For the sake of brevity, we will not trace the printf function, which is part of stdio.h. However, we know from the manual page (man -s3 printf) that printf has the following format:

int printf(const char * format, ...)

In other words, the first argument is a pointer to a string specifying the format, and the second argument onward specify the values that are used in that format. The instructions specified by addresses 0x444 - 0x45c correspond to the following line in the main function:

printf("x is %d\n", x);

When the printf function is called:

A return address specifying the instruction that executes after the call to printf is pushed onto the stack.
The value of %ebp is pushed onto the stack, and %ebp is updated to point to the top of the stack, indicating the beginning of the stack frame for printf.

At some point, printf references its arguments, which are the string "x is %d\n" and the value 0x2A. Recall that the return address is located directly below %ebp at location %ebp+4. The first argument is thus located at %ebp+8 (i.e., right below the return address), and the second argument is located at %ebp+12.

For any function with n arguments, GCC places the first argument at location %ebp+8, the second at %ebp+12, and the n^th argument at location (%ebp+8) + (4*(n-1)).

After the call to printf, the value 0x2A is output to the user in integer format.
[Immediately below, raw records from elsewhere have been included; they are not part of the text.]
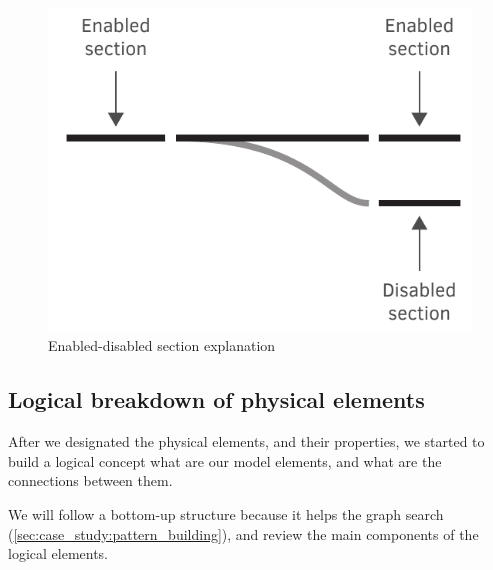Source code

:\begin{figure}[h]
	\centering
	\includegraphics[width=0.5\linewidth]{include/figures/chapter_6/metamodel_switch_endi}
	\caption{Enabled-disabled section explanation}
	\label{fig:case_study:metamodel_switch_endi}
\end{figure}

\subsection{Logical breakdown of physical elements}
\label{sec:case_study:logical_breakdown}
After we designated the physical elements, and their properties, we started to build a logical concept what are our model elements, and what are the connections between them.

We will follow a bottom-up structure because it helps the graph search (\cref{sec:case_study:pattern_building}), and review the main components of the logical elements.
Thus, the value 42 is printed to the screen!

After the call to printf, the last few instructions clean up the stack and prepare a clean exit from the main function. First, the value 0x0 is placed in register %eax, signifying that the value 0 is returned from main. Recall that a program returns 0 to indicate correct termination.

After leave and ret are executed, the stack and frame pointers revert to their original values prior to the execution of main. With 0x0 in the return register %eax, the program returns 0.

If you have carefully read through this section, you should understand why our program prints out the value 42. In essence, the program inadvertently uses old values on the stack to cause it to behave in a way that we didn’t expect. While this example was pretty harmless, we discuss in future sections how hackers have misused function calls to make programs misbehave in truly malicious ways.